**What the exercise asks:** Every entry that follows should be repeated exactly; drop the images.

**Data to use:**
Start of Block
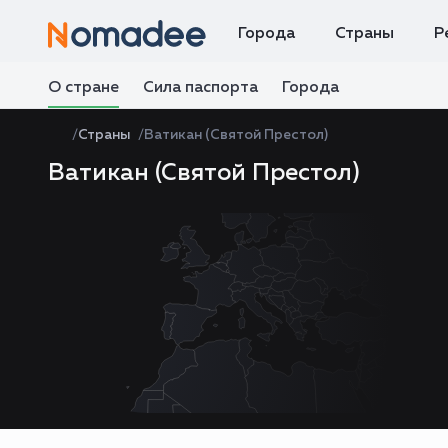
Города
Страны
Р
О стране
Сила паспорта
Города
Страны
Ватикан (Святой Престол)
Ватикан (Святой Престол)
Zoom
level
changed
to
4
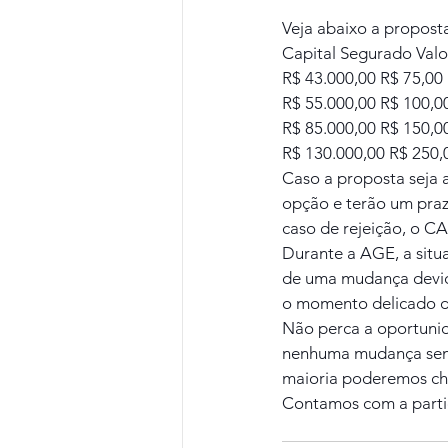
Veja abaixo a propos
Capital Segurado Valo
R$ 43.000,00 R$ 75,00
R$ 55.000,00 R$ 100,0
R$ 85.000,00 R$ 150,0
R$ 130.000,00 R$ 250,
Caso a proposta seja 
opção e terão um prazo
caso de rejeição, o C
Durante a AGE, a situ
de uma mudança devido
o momento delicado 
Não perca a oportunid
nenhuma mudança sem 
maioria poderemos ch
Contamos com a parti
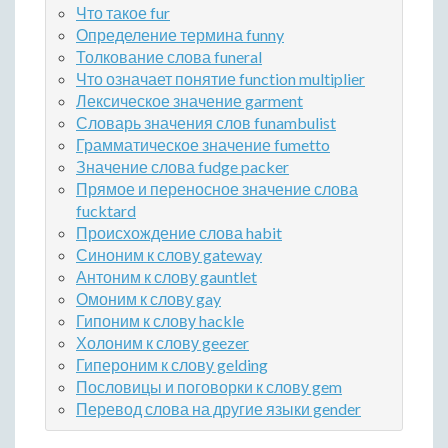
Что такое fur
Определение термина funny
Толкование слова funeral
Что означает понятие function multiplier
Лексическое значение garment
Словарь значения слов funambulist
Грамматическое значение fumetto
Значение слова fudge packer
Прямое и переносное значение слова
fucktard
Происхождение слова habit
Синоним к слову gateway
Антоним к слову gauntlet
Омоним к слову gay
Гипоним к слову hackle
Холоним к слову geezer
Гипероним к слову gelding
Пословицы и поговорки к слову gem
Перевод слова на другие языки gender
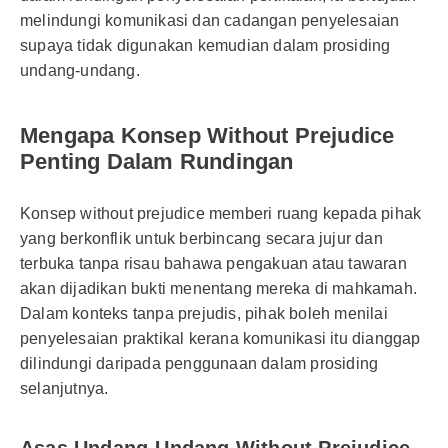
melindungi komunikasi dan cadangan penyelesaian
supaya tidak digunakan kemudian dalam prosiding
undang-undang.
Mengapa Konsep Without Prejudice
Penting Dalam Rundingan
Konsep without prejudice memberi ruang kepada pihak
yang berkonflik untuk berbincang secara jujur dan
terbuka tanpa risau bahawa pengakuan atau tawaran
akan dijadikan bukti menentang mereka di mahkamah.
Dalam konteks tanpa prejudis, pihak boleh menilai
penyelesaian praktikal kerana komunikasi itu dianggap
dilindungi daripada penggunaan dalam prosiding
selanjutnya.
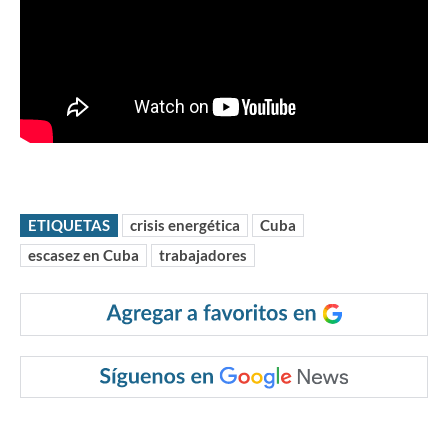
ETIQUETAS
crisis energética
Cuba
escasez en Cuba
trabajadores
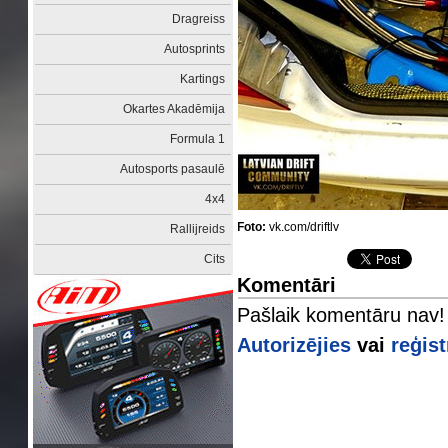
Dragreiss
Autosprints
Kartings
Okartes Akadēmija
Formula 1
Autosports pasaulē
4x4
Foto:
vk.com/driftlv
Rallijreids
Cits
Komentāri
Pašlaik komentāru nav!
Autorizējies
vai
reģist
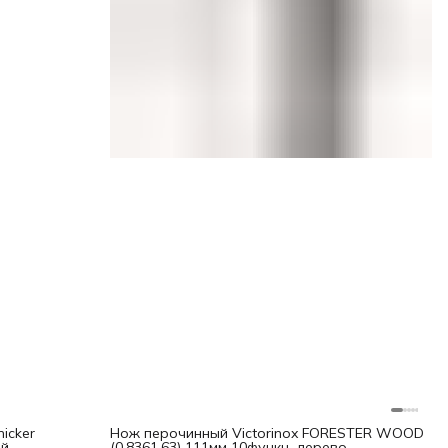
icker
Нож перочинный Victorinox FORESTER WOOD
ый
(0.8361.63) 111мм 10функц. дерево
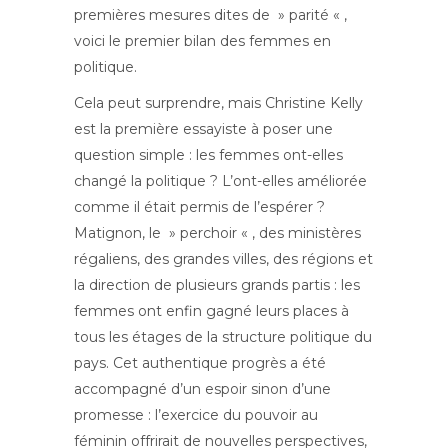
premières mesures dites de » parité « ,
voici le premier bilan des femmes en
politique.
Cela peut surprendre, mais Christine Kelly
est la première essayiste à poser une
question simple : les femmes ont-elles
changé la politique ? L’ont-elles améliorée
comme il était permis de l’espérer ?
Matignon, le » perchoir « , des ministères
régaliens, des grandes villes, des régions et
la direction de plusieurs grands partis : les
femmes ont enfin gagné leurs places à
tous les étages de la structure politique du
pays. Cet authentique progrès a été
accompagné d’un espoir sinon d’une
promesse : l’exercice du pouvoir au
féminin offrirait de nouvelles perspectives,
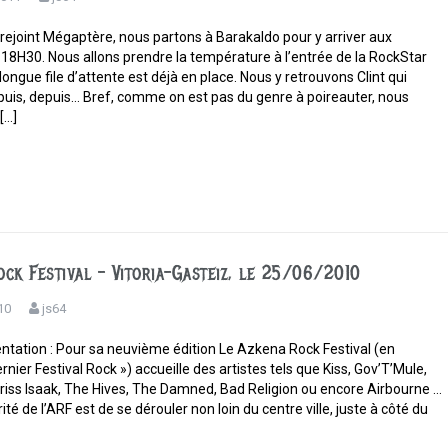
 rejoint Mégaptère, nous partons à Barakaldo pour y arriver aux
 18H30. Nous allons prendre la température à l’entrée de la RockStar
longue file d’attente est déjà en place. Nous y retrouvons Clint qui
puis, depuis… Bref, comme on est pas du genre à poireauter, nous
[…]
ck Festival – Vitoria-Gasteiz, le 25/06/2010
10
js64
entation : Pour sa neuvième édition Le Azkena Rock Festival (en
nier Festival Rock ») accueille des artistes tels que Kiss, Gov’T’Mule,
riss Isaak, The Hives, The Damned, Bad Religion ou encore Airbourne …
rité de l’ARF est de se dérouler non loin du centre ville, juste à côté du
End of Block
**Exercise solution:**
Города
Страны
Р
О стране
Сила паспорта
Города
Страны
Ватикан (Святой Престол)
Ватикан (Святой Престол)
Zoom
level
changed
to
4
Veja abaixo a propos
Capital Segurado Valo
R$ 43.000,00 R$ 75,00
R$ 55.000,00 R$ 100,0
R$ 85.000,00 R$ 150,0
R$ 130.000,00 R$ 250,
Caso a proposta seja 
opção e terão um prazo
caso de rejeição, o C
Durante a AGE, a situ
de uma mudança devido
o momento delicado 
Não perca a oportunid
nenhuma mudança sem 
maioria poderemos ch
Contamos com a parti
Что такое fur
Определение термина funny
Толкование слова funeral
Что означает понятие function multiplier
Лексическое значение garment
Словарь значения слов funambulist
Грамматическое значение fumetto
Значение слова fudge packer
Прямое и переносное значение слова
fucktard
Происхождение слова habit
Синоним к слову gateway
Антоним к слову gauntlet
Омоним к слову gay
Гипоним к слову hackle
Холоним к слову geezer
Гипероним к слову gelding
Пословицы и поговорки к слову gem
Перевод слова на другие языки gender
melindungi komunikasi dan cadangan penyelesaian
supaya tidak digunakan kemudian dalam prosiding
undang-undang.
Mengapa Konsep Without Prejudice
Penting Dalam Rundingan
Konsep without prejudice memberi ruang kepada pihak
yang berkonflik untuk berbincang secara jujur dan
terbuka tanpa risau bahawa pengakuan atau tawaran
akan dijadikan bukti menentang mereka di mahkamah.
Dalam konteks tanpa prejudis, pihak boleh menilai
penyelesaian praktikal kerana komunikasi itu dianggap
dilindungi daripada penggunaan dalam prosiding
selanjutnya.
ETIQUETAS
crisis energética
Cuba
escasez en Cuba
trabajadores
Dragreiss
Autosprints
Kartings
Okartes Akadēmija
Formula 1
Autosports pasaulē
4x4
Foto:
vk.com/driftlv
Rallijreids
Cits
Komentāri
Pašlaik komentāru nav!
Autorizējies
vai
reģist
icker
Нож перочинный Victorinox FORESTER WOOD
ый
(0.8361.63) 111мм 10функц. дерево
premières mesures dites de » parité « ,
voici le premier bilan des femmes en
politique.
Cela peut surprendre, mais Christine Kelly
est la première essayiste à poser une
question simple : les femmes ont-elles
changé la politique ? L’ont-elles améliorée
comme il était permis de l’espérer ?
Matignon, le » perchoir « , des ministères
régaliens, des grandes villes, des régions et
la direction de plusieurs grands partis : les
femmes ont enfin gagné leurs places à
tous les étages de la structure politique du
pays. Cet authentique progrès a été
accompagné d’un espoir sinon d’une
promesse : l’exercice du pouvoir au
féminin offrirait de nouvelles perspectives,
 rejoint Mégaptère, nous partons à Barakaldo pour y arriver aux
 18H30. Nous allons prendre la température à l’entrée de la RockStar
longue file d’attente est déjà en place. Nous y retrouvons Clint qui
puis, depuis… Bref, comme on est pas du genre à poireauter, nous
[…]
ck Festival – Vitoria-Gasteiz, le 25/06/2010
10
js64
entation : Pour sa neuvième édition Le Azkena Rock Festival (en
nier Festival Rock ») accueille des artistes tels que Kiss, Gov’T’Mule,
riss Isaak, The Hives, The Damned, Bad Religion ou encore Airbourne …
rité de l’ARF est de se dérouler non loin du centre ville, juste à côté du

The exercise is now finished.